Begin PAGE EXTRACT

Little Things Mean a Lot
The year was 1985; it was the 4th of July weekend. Married less than two weeks, the newlyweds embarked on their first trip home to her parents’ home to pick up her car. It was close to midnight when they finally left town.
30 minutes outside of Houston, they stopped for fuel – diesel that is. The first hint of what was in store came when the car wouldn’t start after they had filled up. Just what they had feared. That day the young man had picked up a part that needed to be replaced. His dad had ordered it and was planning on replacing it that weekend when his son brought the car home. The car had been acting up a bit, but he had assured his son that the car was still drivable.

End PAGE EXTRACT
Begin ENTRIES SHOWN

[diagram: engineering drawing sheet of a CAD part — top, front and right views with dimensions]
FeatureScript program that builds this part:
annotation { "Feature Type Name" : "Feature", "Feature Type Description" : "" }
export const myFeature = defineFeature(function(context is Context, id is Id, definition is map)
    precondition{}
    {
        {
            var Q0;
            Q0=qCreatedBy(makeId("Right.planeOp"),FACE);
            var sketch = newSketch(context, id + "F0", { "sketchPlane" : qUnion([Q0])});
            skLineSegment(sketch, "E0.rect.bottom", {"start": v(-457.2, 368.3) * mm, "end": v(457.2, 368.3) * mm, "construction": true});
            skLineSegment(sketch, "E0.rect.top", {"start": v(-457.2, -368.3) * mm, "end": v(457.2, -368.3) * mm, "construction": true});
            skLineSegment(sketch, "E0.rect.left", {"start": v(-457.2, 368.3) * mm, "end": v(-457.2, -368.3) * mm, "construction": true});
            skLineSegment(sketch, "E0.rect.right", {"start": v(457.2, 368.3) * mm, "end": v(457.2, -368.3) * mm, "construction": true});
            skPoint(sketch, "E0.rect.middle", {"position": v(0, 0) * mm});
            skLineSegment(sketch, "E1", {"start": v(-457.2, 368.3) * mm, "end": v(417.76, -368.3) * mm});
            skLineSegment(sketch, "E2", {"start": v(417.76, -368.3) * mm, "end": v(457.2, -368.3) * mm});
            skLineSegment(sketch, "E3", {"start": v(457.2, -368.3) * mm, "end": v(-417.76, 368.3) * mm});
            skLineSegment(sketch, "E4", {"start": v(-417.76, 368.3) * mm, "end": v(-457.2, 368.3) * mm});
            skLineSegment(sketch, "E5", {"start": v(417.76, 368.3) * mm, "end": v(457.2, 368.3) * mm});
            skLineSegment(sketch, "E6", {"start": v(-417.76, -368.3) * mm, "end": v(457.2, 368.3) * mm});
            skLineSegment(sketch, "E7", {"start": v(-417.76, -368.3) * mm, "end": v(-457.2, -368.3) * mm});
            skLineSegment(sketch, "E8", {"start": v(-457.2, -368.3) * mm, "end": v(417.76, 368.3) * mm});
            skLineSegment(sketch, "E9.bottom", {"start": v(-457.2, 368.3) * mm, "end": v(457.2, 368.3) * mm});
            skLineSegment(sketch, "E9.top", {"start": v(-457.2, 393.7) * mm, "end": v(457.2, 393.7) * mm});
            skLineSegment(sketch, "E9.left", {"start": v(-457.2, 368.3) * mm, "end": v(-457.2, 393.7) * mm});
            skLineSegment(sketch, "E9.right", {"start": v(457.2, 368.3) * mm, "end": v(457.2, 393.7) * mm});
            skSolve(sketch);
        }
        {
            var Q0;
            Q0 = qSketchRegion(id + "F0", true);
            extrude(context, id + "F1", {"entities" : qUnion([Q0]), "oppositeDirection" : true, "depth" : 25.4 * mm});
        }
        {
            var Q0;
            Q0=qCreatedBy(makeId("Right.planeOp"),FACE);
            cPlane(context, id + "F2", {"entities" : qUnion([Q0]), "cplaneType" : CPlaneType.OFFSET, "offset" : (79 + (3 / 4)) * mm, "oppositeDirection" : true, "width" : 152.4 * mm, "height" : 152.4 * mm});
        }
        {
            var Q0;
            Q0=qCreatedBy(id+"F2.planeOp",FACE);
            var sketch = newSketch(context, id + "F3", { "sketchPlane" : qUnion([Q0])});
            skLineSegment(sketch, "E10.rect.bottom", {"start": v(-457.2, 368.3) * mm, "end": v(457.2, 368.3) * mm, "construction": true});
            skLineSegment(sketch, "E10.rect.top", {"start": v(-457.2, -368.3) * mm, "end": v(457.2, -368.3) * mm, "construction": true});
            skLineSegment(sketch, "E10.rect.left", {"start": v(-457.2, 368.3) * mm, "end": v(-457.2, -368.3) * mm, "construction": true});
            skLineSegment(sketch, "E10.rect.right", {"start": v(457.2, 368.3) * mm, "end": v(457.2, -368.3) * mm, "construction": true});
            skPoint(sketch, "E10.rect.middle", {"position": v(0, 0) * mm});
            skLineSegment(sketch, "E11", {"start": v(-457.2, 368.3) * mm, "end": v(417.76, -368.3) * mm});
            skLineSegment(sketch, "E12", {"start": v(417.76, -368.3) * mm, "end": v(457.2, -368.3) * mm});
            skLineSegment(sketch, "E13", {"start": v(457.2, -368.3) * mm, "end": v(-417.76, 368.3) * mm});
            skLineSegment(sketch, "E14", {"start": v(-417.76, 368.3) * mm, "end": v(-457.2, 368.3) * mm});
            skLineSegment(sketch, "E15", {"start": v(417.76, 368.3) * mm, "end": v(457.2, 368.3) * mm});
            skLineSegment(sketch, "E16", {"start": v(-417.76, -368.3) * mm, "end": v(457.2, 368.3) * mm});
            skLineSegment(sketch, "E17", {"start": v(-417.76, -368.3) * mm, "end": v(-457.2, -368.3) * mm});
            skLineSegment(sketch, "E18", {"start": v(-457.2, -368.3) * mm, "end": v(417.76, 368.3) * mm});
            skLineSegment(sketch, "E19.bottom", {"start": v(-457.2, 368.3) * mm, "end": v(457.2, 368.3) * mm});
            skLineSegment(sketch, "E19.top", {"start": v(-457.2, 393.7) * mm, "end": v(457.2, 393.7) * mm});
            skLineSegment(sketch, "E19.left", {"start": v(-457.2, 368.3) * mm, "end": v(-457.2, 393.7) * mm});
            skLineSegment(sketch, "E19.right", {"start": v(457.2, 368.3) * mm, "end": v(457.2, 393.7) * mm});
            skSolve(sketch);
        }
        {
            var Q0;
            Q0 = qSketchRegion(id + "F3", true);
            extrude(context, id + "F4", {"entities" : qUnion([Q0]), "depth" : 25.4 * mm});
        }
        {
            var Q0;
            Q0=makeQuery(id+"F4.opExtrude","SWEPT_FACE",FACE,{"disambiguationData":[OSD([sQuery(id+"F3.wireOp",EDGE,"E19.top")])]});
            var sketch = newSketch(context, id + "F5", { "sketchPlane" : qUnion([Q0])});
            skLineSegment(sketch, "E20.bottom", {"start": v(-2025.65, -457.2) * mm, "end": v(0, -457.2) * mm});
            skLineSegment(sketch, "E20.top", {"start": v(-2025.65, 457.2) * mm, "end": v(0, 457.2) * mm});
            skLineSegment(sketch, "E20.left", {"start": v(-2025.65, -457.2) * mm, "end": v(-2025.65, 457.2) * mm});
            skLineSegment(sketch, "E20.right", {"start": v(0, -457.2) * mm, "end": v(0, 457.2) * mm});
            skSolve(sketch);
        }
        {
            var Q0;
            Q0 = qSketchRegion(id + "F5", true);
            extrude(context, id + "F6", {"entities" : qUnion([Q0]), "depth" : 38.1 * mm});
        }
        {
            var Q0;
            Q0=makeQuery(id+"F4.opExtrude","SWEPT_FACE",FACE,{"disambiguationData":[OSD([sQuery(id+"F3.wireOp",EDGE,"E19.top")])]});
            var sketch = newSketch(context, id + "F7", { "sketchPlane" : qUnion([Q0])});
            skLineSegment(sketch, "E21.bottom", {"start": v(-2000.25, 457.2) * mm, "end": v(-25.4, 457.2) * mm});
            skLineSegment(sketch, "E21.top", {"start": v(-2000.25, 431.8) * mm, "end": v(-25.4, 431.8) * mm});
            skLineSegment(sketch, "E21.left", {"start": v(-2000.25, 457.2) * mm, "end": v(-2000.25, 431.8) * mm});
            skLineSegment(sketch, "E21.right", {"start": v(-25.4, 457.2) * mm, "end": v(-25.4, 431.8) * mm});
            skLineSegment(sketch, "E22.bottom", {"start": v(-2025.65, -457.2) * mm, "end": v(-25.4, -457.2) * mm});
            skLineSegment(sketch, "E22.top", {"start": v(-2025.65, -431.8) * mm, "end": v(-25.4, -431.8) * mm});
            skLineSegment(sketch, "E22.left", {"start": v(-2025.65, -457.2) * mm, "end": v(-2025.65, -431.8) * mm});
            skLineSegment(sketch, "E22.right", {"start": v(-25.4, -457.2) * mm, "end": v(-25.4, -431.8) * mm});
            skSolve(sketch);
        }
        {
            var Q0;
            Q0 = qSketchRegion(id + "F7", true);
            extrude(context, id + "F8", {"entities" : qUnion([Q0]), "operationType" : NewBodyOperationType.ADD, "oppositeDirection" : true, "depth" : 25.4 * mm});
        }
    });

End ENTRIES SHOWN

TASKS TO PERFORM:
A - Reproduce the entries word for word, starting with their very first line and going on through the line with "export const myFeature".
B - Continue the story about the newlyweds' car trouble on the road outside Houston, picking up right after its last sentence.
The story and the entries were taken from separate sources.

THE ANSWERS:
A -
[diagram: engineering drawing sheet of a CAD part — top, front and right views with dimensions]
FeatureScript program that builds this part:
annotation { "Feature Type Name" : "Feature", "Feature Type Description" : "" }
export const myFeature = defineFeature(function(context is Context, id is Id, definition is map)

B -
After trying unsuccessfully to get in touch with his dad, they did reach her mom and brother as they went out the door. Her dad had already left for the river, where they were all going to spend the night. It was decided that her brother would bring her car and pick them up. They were still about 3 hours from home, but there was nothing else to do. As they tried one more time to start the car by spraying ether into the intake, the car started. They hurriedly took off after setting some check points along the route where they would wait for each other. This was before the days of cell phones, so her mom was going to stay at home by the phone so that she could keep everybody in touch with one another. All the while he would be watching the other side of the road in case they broke down again.
15 minutes later – at the top of a long bridge – the car started smoking and stopped running. There was an exit at the bottom of the bridge with a 24 hour diner. They coasted in and raised the hood to find a melted mess. They were obviously not going any further that night in their 1978 diesel Delta 88 Oldsmobile.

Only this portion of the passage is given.